D’autres sont écorchez tous vifs, et quantitez de bruslez à petit feu, specialement ceux qui blasphement ou mesprisent leur faux Prophete Mahomet, et à la moindre accusation et sans autre forme de procez, sont trainez à ce rigoureux supplice, et là attachez tout nuds avec une chaine à un poteau, et un feu lent tout autour rangé en rond, de vingt cinq pieds ou environ de diametre, afin de faire rostir à loisir, et cependant leur servir de passe temps, d’autres sont accrochez aux tours ou portes des villes, à des pointes de fer, où bien souvent ils languissent fort long temps.

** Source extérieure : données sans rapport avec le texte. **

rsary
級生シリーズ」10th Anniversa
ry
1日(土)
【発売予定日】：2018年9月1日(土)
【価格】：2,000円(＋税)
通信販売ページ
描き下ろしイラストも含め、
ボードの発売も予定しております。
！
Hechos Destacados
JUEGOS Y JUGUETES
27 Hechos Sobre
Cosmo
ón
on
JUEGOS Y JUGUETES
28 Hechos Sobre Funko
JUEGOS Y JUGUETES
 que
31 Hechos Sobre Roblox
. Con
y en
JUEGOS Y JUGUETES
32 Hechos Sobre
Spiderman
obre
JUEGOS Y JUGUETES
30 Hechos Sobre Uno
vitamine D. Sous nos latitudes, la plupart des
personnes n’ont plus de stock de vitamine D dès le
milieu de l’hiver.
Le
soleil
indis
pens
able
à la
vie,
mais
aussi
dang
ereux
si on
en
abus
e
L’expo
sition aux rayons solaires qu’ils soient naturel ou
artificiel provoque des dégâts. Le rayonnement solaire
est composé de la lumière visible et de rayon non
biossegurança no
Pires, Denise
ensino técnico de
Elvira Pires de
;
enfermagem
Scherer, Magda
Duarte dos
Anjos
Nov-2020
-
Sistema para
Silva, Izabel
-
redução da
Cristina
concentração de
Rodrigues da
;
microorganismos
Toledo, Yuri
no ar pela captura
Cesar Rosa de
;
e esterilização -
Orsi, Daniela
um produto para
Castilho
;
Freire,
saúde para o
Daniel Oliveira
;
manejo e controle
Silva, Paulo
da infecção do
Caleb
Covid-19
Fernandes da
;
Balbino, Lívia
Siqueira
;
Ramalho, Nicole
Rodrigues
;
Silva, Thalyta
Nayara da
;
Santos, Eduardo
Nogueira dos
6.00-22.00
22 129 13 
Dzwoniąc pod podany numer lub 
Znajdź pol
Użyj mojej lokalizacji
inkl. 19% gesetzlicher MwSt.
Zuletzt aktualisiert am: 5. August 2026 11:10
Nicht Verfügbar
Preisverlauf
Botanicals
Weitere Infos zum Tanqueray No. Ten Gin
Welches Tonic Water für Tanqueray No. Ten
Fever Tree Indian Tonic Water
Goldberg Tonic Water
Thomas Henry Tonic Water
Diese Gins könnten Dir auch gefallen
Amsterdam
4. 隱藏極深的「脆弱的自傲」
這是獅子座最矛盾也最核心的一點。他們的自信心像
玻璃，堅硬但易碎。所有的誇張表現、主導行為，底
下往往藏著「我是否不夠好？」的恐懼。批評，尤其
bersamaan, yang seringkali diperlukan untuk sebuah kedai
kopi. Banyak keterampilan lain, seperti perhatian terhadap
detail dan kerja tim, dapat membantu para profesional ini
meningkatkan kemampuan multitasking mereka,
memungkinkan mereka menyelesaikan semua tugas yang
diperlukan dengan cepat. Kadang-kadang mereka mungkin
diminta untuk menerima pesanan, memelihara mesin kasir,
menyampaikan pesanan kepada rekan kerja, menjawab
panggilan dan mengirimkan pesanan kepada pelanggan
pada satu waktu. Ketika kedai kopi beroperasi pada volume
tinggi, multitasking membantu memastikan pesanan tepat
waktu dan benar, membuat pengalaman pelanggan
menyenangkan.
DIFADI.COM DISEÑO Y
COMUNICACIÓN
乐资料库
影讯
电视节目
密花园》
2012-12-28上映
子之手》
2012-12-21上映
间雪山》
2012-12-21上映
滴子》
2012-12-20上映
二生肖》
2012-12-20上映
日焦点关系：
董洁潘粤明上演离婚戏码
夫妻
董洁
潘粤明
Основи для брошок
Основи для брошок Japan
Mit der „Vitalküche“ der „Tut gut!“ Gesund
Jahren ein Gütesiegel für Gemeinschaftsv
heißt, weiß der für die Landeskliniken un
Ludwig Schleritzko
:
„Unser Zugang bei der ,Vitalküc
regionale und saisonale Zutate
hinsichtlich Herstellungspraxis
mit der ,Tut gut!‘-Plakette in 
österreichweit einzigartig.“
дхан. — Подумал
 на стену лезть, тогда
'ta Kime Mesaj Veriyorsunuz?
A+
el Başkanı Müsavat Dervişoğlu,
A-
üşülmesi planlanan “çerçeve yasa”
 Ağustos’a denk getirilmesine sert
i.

Nous voions souvent de nos compatriots mourir de faim entre quatre murailles, et dans des trous qu’ils font en terre, où ils les mettent tout vif, et perissent ainsi miserablement. Depuis peu s’est pratiqué un genre de tourment nouveau à l’endroit d’un jeune homme de l’Archevesché de Rouen pour le contraindre a quitter Dieu et nostre saincte Religion, pour laquelle il fut enchaisné avec un cheval dans la campagne, l’espace de vingt-cinq jours, à la merci du froid et du chaud et quantitez d’autres incommoditez, lesquelles ne pouvant plus supporter fit banqueroute à notre saincte loy".